В конце концов, я обнадеживаю Энди:

— Ладно, я буду иметь в виду твою просьбу. Если съемка пройдет хорошо и нам с Дрейком удастся пообщаться, я, пожалуй, так и быть, попрошу у него автограф для своего инфантильного мужа. Договорились?

— Договорились, — охотно соглашается Энди, с исключительным спокойствием игнорируя оскорбительный эпитет.

Я улыбаюсь, размышляя над тем, что способность не относиться к себе чересчур серьезно делает мужчину гораздо сексуальнее.

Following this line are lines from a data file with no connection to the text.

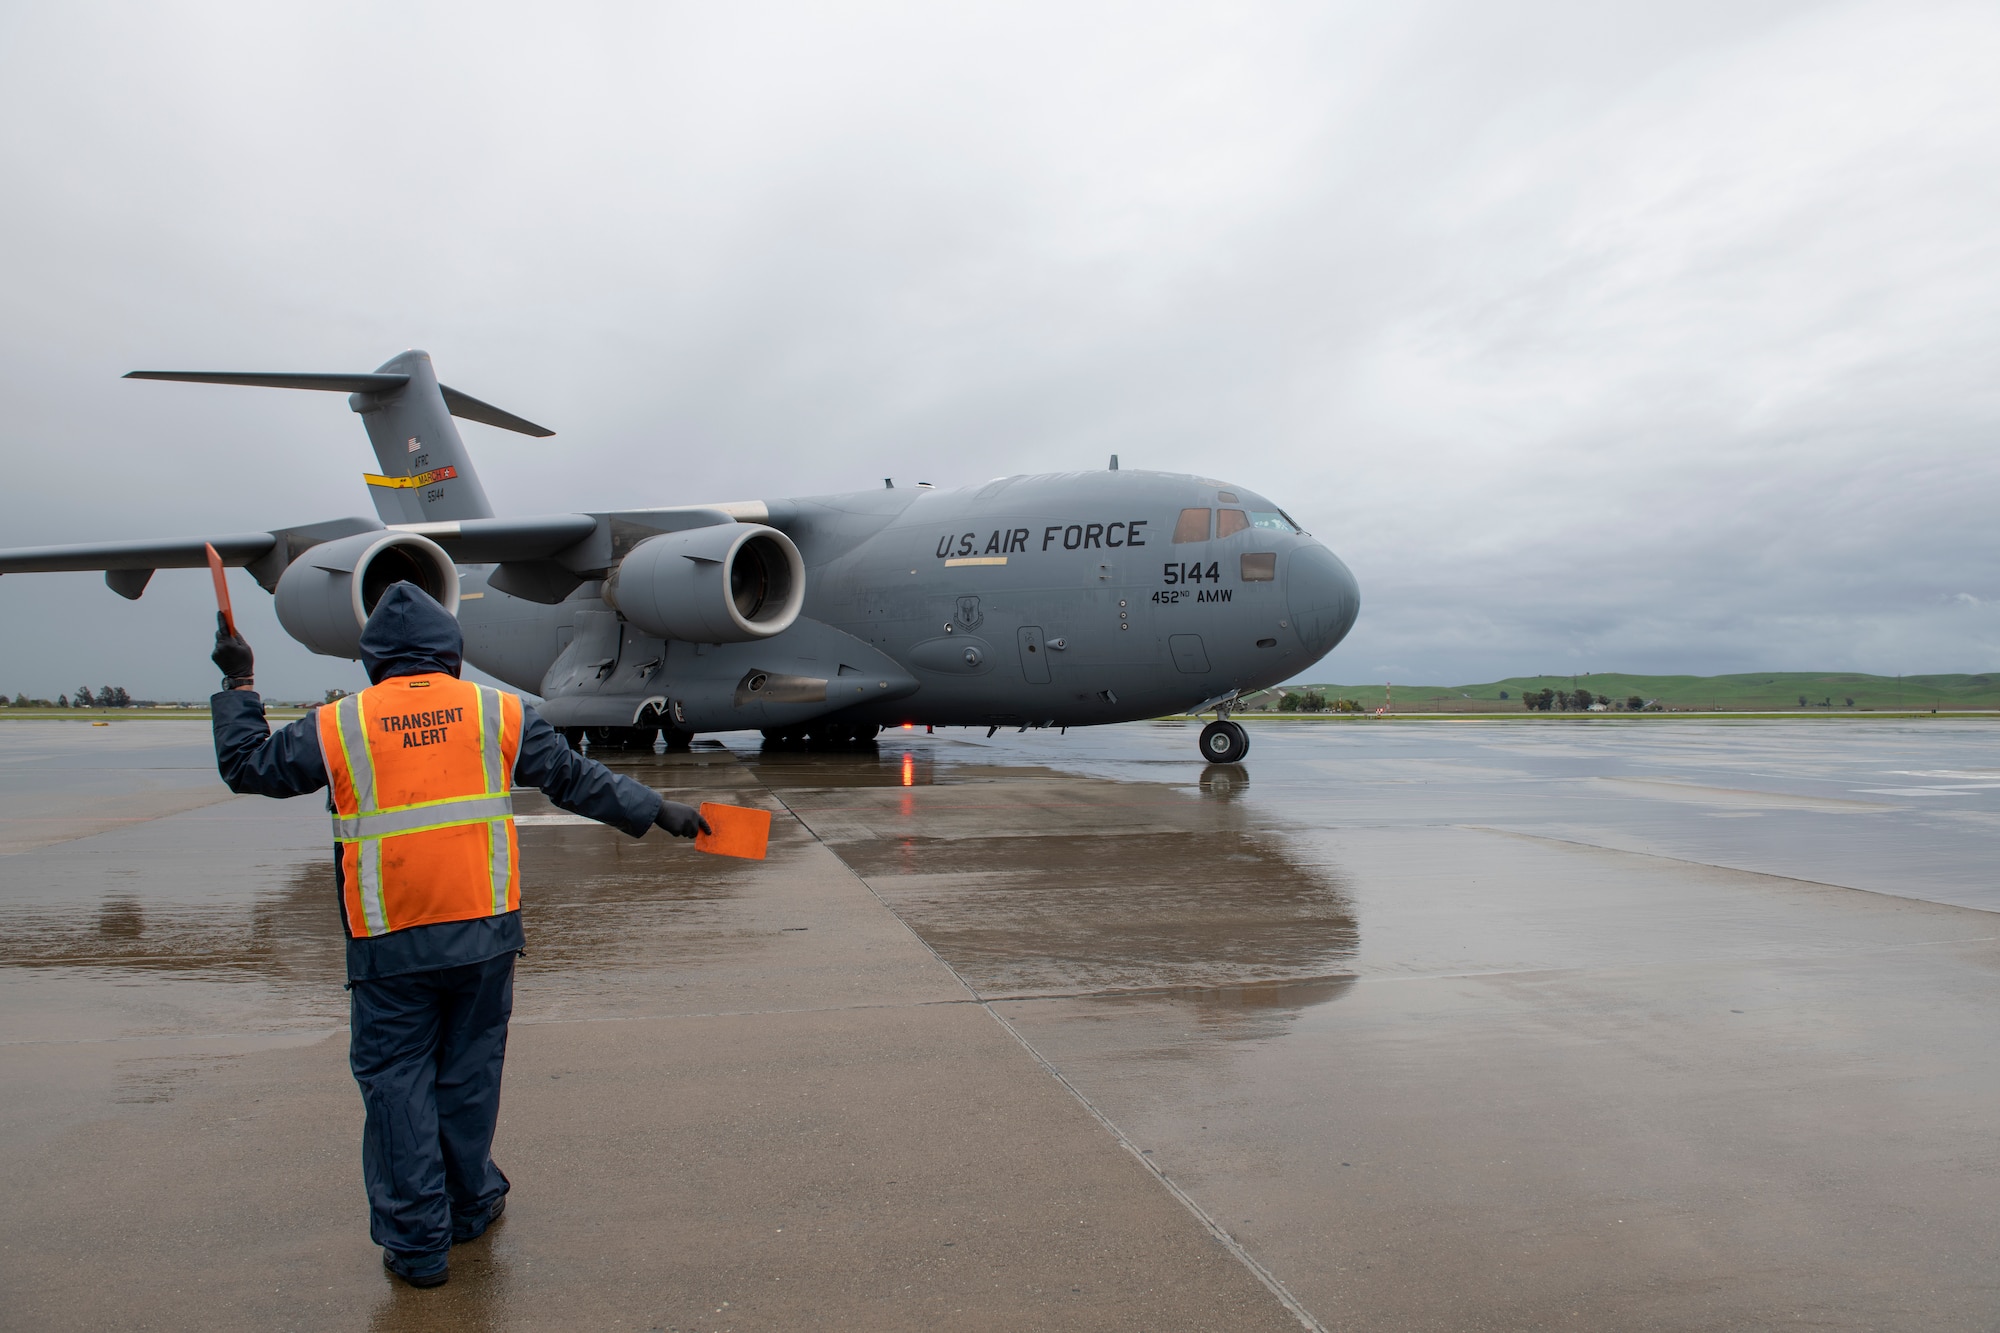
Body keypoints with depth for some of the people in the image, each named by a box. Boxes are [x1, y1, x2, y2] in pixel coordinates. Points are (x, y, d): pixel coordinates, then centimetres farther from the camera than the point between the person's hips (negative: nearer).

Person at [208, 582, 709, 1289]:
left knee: (396, 1083, 10)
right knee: (469, 1072, 16)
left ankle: (417, 1242, 16)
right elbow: (576, 777, 5)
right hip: (484, 931, 2)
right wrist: (657, 812, 14)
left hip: (389, 943, -1)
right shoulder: (499, 713, 1)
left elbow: (247, 766, 13)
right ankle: (471, 1204, 33)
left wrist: (239, 685, 26)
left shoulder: (336, 727, -1)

Официант с профессиональной точностью наполняет наши бокалы шампанским: золотистая пена поднимается до самого края, не проливаясь. Энди указывает на почти пустую бутылку, желая узнать у меня, хочу ли я еще шампанского. Я киваю в ответ, наслаждаясь взаимопониманием без слов и предвкушая, как вечером мы с мужем, захмелевшие и счастливые, будем заниматься любовью. Энди заказывает еще бутылку шампанского, и мы продолжаем обсуждать Дрейка и предстоящую съемку.

Перед подачей основного блюда муж неожиданно становится серьезным.

— Знаешь, — произносит он, — я хотел поговорить с тобой еще кое о чем.





На мгновение меня охватывает паника: не иначе Энди видел мой счет за телефон или еще как-нибудь узнал, что я опять общаюсь с Лео.

— Ну же… — тороплю я.

Он в нерешительности теребит салфетку и робко улыбается мне. Будь он женой, а я мужем, можно было бы решить, что мне вот-вот сообщат, что у нас будет ребенок.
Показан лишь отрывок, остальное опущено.